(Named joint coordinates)

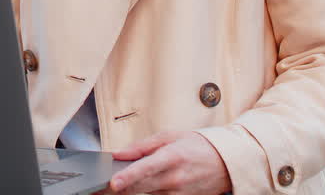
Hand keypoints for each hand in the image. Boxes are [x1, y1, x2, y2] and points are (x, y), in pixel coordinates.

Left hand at [99, 130, 230, 194]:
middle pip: (140, 187)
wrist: (226, 163)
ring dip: (130, 189)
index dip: (129, 176)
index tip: (114, 182)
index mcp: (172, 157)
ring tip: (115, 183)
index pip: (146, 168)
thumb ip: (142, 146)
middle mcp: (175, 178)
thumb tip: (119, 153)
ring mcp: (178, 193)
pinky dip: (145, 191)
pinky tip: (139, 185)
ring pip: (146, 194)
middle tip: (97, 188)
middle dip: (118, 188)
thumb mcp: (171, 136)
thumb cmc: (198, 146)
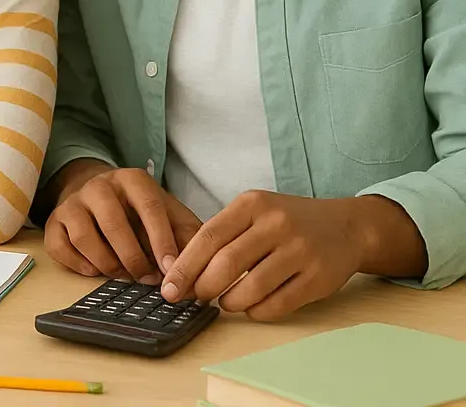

| Your goal |
Among the entries, copy every line containing the word "thumb".

| Result for this task |
thumb ip: (142, 146)
thumb tip: (119, 153)
thumb mcp: (171, 136)
thumb cmc: (198, 146)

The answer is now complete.